== AIM OF THE TASK ==
The pictures stay out. Please retype every line below exactly.

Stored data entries
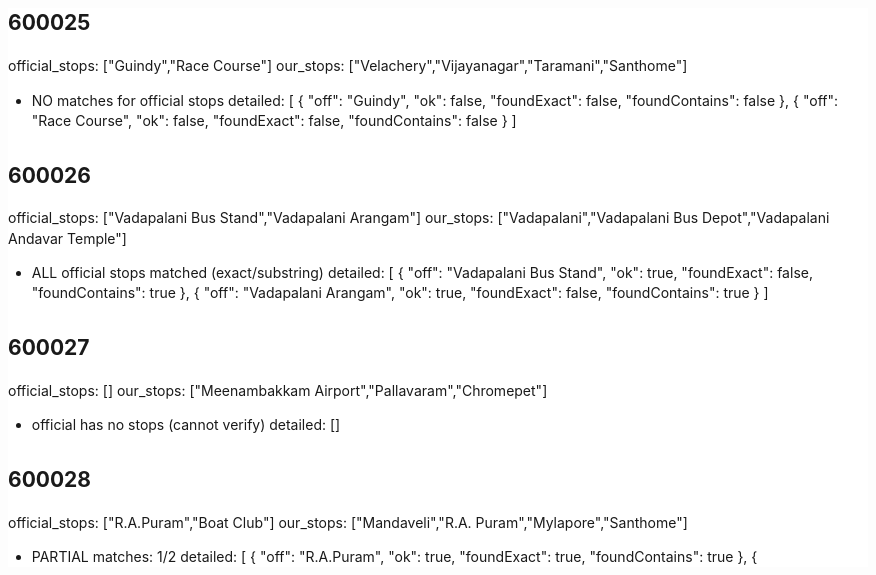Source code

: ## 600025
official_stops: ["Guindy","Race Course"]
our_stops: ["Velachery","Vijayanagar","Taramani","Santhome"]
- NO matches for official stops
detailed:
[
  {
    "off": "Guindy",
    "ok": false,
    "foundExact": false,
    "foundContains": false
  },
  {
    "off": "Race Course",
    "ok": false,
    "foundExact": false,
    "foundContains": false
  }
]

## 600026
official_stops: ["Vadapalani Bus Stand","Vadapalani Arangam"]
our_stops: ["Vadapalani","Vadapalani Bus Depot","Vadapalani Andavar Temple"]
- ALL official stops matched (exact/substring)
detailed:
[
  {
    "off": "Vadapalani Bus Stand",
    "ok": true,
    "foundExact": false,
    "foundContains": true
  },
  {
    "off": "Vadapalani Arangam",
    "ok": true,
    "foundExact": false,
    "foundContains": true
  }
]

## 600027
official_stops: []
our_stops: ["Meenambakkam Airport","Pallavaram","Chromepet"]
- official has no stops (cannot verify)
detailed:
[]

## 600028
official_stops: ["R.A.Puram","Boat Club"]
our_stops: ["Mandaveli","R.A. Puram","Mylapore","Santhome"]
- PARTIAL matches: 1/2
detailed:
[
  {
    "off": "R.A.Puram",
    "ok": true,
    "foundExact": true,
    "foundContains": true
  },
  {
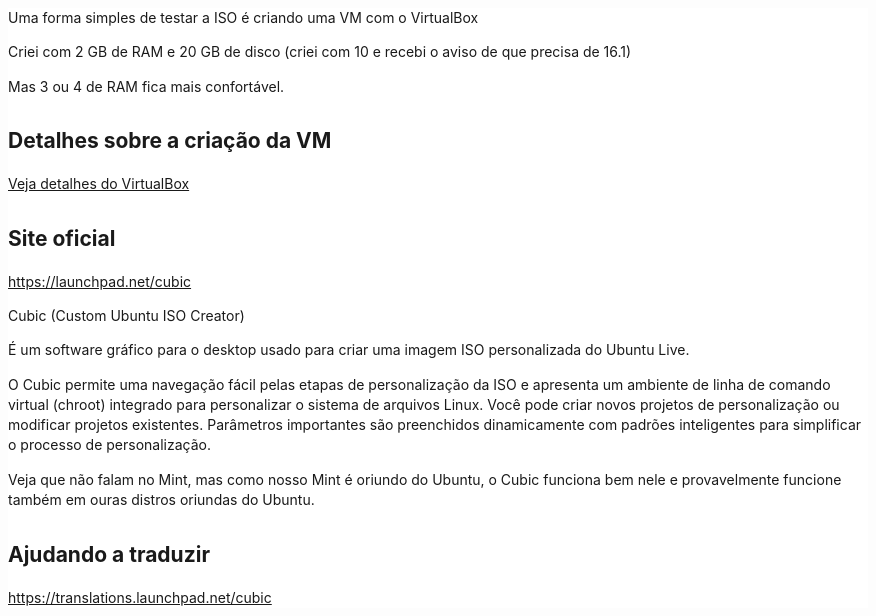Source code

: Uma forma simples de testar a ISO é criando uma VM com o VirtualBox

Criei com 2 GB de RAM e 20 GB de disco (criei com 10 e recebi o aviso de que precisa de 16.1)

Mas 3 ou 4 de RAM fica mais confortável.

## Detalhes sobre a criação da VM

[Veja detalhes do VirtualBox](vbox.md)

## Site oficial

https://launchpad.net/cubic

Cubic (Custom Ubuntu ISO Creator)

É um software gráfico para o desktop usado para criar uma imagem ISO personalizada do Ubuntu Live.

O Cubic permite uma navegação fácil pelas etapas de personalização da ISO e apresenta um ambiente de linha de comando virtual (chroot) integrado para personalizar o sistema de arquivos Linux. Você pode criar novos projetos de personalização ou modificar projetos existentes. Parâmetros importantes são preenchidos dinamicamente com padrões inteligentes para simplificar o processo de personalização.

Veja que não falam no Mint, mas como nosso Mint é oriundo do Ubuntu, o Cubic funciona bem nele e provavelmente funcione também em ouras distros oriundas do Ubuntu.

## Ajudando a traduzir

https://translations.launchpad.net/cubic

== WRITTEN SOLUTION ==
Source code

: ## 600025
official_stops: ["Guindy","Race Course"]
our_stops: ["Velachery","Vijayanagar","Taramani","Santhome"]
- NO matches for official stops
detailed:
[
  {
    "off": "Guindy",
    "ok": false,
    "foundExact": false,
    "foundContains": false
  },
  {
    "off": "Race Course",
    "ok": false,
    "foundExact": false,
    "foundContains": false
  }
]

## 600026
official_stops: ["Vadapalani Bus Stand","Vadapalani Arangam"]
our_stops: ["Vadapalani","Vadapalani Bus Depot","Vadapalani Andavar Temple"]
- ALL official stops matched (exact/substring)
detailed:
[
  {
    "off": "Vadapalani Bus Stand",
    "ok": true,
    "foundExact": false,
    "foundContains": true
  },
  {
    "off": "Vadapalani Arangam",
    "ok": true,
    "foundExact": false,
    "foundContains": true
  }
]

## 600027
official_stops: []
our_stops: ["Meenambakkam Airport","Pallavaram","Chromepet"]
- official has no stops (cannot verify)
detailed:
[]

## 600028
official_stops: ["R.A.Puram","Boat Club"]
our_stops: ["Mandaveli","R.A. Puram","Mylapore","Santhome"]
- PARTIAL matches: 1/2
detailed:
[
  {
    "off": "R.A.Puram",
    "ok": true,
    "foundExact": true,
    "foundContains": true
  },
  {
Source code

: Uma forma simples de testar a ISO é criando uma VM com o VirtualBox

Criei com 2 GB de RAM e 20 GB de disco (criei com 10 e recebi o aviso de que precisa de 16.1)

Mas 3 ou 4 de RAM fica mais confortável.

## Detalhes sobre a criação da VM

[Veja detalhes do VirtualBox](vbox.md)

## Site oficial

https://launchpad.net/cubic

Cubic (Custom Ubuntu ISO Creator)

É um software gráfico para o desktop usado para criar uma imagem ISO personalizada do Ubuntu Live.

O Cubic permite uma navegação fácil pelas etapas de personalização da ISO e apresenta um ambiente de linha de comando virtual (chroot) integrado para personalizar o sistema de arquivos Linux. Você pode criar novos projetos de personalização ou modificar projetos existentes. Parâmetros importantes são preenchidos dinamicamente com padrões inteligentes para simplificar o processo de personalização.

Veja que não falam no Mint, mas como nosso Mint é oriundo do Ubuntu, o Cubic funciona bem nele e provavelmente funcione também em ouras distros oriundas do Ubuntu.

## Ajudando a traduzir

https://translations.launchpad.net/cubic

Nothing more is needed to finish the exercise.